◆ Extracted text

□ □ □ □

There was a discussion of pairing it with the theatrical release of Wish (2023), but Disney decided to release it in a more accessible format. However, it was theatrically released alongside Wish in Japan on December 15th, 2023. It was also screened in theaters with a Disney100 limited engagement re-release of Moana (2016), and for one week at the El Capitan Theatre in Los Angeles, where public screenings were held to qualify it for the Best Animated Short Film shortlist for the 96th Academy Awards. It would ultimately make the shortlist on December 21. (Note: Attributed to multiple references:)

The short will have a permanent screening in the Once Upon a Studio Theater upon the relaunch of The Magic of Disney Animation in The Walt Disney Studios Lot, on September 14, 2026, at Disney's Hollywood Studios at Walt Disney World. This presentation of the film features additional immersive elements in the form of animated picture frames on the theater walls of characters that end up entering the main film.

===Home media===
Once Upon a Studio was released on digital platforms on January 23, 2024. It was included in the Blu-ray and Ultra HD Blu-ray releases of Wish, which was released on March 12th, 2024.

==Reception==
===Critical response===
The short received positive reviews from critics, who called it an "emotional and nostalgic experience."

□ □ □ □

◆ Record excerpts
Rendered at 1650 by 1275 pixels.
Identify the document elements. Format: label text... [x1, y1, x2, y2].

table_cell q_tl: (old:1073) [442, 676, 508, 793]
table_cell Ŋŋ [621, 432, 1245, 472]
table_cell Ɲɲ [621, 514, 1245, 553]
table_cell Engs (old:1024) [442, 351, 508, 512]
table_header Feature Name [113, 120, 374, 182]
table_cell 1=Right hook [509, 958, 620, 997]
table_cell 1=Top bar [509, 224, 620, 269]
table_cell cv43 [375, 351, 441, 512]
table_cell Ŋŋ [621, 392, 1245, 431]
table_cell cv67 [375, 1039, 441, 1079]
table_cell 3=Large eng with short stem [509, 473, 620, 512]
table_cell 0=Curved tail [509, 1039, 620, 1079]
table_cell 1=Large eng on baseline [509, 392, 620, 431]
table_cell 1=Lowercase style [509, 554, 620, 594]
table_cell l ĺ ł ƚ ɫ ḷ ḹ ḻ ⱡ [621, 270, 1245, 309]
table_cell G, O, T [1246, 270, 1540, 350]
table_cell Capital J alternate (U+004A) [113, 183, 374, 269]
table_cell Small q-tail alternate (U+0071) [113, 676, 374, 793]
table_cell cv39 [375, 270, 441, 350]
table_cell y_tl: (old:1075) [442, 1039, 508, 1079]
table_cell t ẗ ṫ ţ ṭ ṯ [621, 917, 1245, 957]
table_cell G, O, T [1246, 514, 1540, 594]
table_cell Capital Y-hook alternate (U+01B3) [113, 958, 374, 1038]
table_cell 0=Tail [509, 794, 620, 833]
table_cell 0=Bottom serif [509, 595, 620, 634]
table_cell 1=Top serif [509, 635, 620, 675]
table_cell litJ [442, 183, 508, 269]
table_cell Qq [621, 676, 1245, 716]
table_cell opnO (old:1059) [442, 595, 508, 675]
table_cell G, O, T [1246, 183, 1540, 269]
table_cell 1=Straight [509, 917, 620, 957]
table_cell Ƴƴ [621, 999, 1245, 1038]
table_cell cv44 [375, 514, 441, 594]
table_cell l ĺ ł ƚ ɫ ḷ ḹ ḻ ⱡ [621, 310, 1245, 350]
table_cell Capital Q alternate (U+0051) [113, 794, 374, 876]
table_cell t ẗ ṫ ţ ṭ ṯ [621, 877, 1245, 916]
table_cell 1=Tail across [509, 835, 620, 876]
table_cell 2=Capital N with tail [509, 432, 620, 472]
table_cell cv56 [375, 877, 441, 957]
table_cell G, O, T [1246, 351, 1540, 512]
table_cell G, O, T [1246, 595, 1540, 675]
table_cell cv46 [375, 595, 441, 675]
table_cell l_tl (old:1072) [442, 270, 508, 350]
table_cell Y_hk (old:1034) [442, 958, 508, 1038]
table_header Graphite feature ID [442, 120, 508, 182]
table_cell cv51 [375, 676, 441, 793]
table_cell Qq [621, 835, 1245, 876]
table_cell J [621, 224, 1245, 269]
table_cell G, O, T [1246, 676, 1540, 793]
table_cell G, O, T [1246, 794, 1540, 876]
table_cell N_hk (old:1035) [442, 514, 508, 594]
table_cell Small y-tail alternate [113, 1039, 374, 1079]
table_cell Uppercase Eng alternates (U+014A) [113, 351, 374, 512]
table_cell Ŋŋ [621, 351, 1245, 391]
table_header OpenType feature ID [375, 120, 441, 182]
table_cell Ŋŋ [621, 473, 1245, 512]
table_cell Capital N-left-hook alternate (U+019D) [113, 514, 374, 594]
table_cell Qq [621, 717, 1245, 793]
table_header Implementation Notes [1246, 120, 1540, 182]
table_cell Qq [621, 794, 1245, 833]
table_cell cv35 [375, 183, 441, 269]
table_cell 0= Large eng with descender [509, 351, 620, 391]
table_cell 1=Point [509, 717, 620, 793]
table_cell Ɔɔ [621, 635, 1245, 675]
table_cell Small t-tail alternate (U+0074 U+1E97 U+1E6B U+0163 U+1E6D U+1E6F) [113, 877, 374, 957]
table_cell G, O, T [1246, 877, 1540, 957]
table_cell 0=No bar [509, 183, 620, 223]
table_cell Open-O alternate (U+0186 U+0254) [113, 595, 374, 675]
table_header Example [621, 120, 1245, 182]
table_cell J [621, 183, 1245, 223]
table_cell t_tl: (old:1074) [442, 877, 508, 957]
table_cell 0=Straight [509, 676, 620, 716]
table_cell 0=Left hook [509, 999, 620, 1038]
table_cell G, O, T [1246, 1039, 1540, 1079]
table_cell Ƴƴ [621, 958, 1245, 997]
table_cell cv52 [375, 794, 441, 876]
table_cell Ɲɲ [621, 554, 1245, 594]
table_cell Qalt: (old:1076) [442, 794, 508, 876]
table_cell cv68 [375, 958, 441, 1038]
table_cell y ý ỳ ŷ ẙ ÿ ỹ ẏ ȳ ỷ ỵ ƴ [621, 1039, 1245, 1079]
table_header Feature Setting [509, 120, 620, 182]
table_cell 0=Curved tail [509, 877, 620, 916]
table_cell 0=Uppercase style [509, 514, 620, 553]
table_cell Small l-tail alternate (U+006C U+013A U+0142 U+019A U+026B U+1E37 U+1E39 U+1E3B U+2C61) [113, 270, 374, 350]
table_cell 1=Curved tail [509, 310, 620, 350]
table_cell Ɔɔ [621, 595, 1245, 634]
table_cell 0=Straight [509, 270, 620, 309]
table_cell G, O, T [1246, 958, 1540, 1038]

□ □ □ □

◆ What to work on
**a)** Rewrite the part of the Once Upon a Studio text that opens with the words containing "The short will" and closes with "the main film.", substituting "limited screening" for "permanent screening".
**b)** Using the Once Upon a Studio text, say whether each statement agrees with it. Answer yes or no, and quote the words that decide it.
(i) The short was shown in theaters alongside Wish in Japan.
(ii) The short came out on digital platforms in March 2024.
(iii) The short failed to make the Best Animated Short Film shortlist.

◆ Responses to the exercise
**a)**
The short will have a limited screening in the Once Upon a Studio Theater upon the relaunch of The Magic of Disney Animation in The Walt Disney Studios Lot, on September 14, 2026, at Disney's Hollywood Studios at Walt Disney World. This presentation of the film features additional immersive elements in the form of animated picture frames on the theater walls of characters that end up entering the main film.

**b)**
(i) Yes: "it was theatrically released alongside Wish in Japan on December 15th, 2023."
(ii) No: "Once Upon a Studio was released on digital platforms on January 23, 2024."
(iii) No: "It would ultimately make the shortlist on December 21."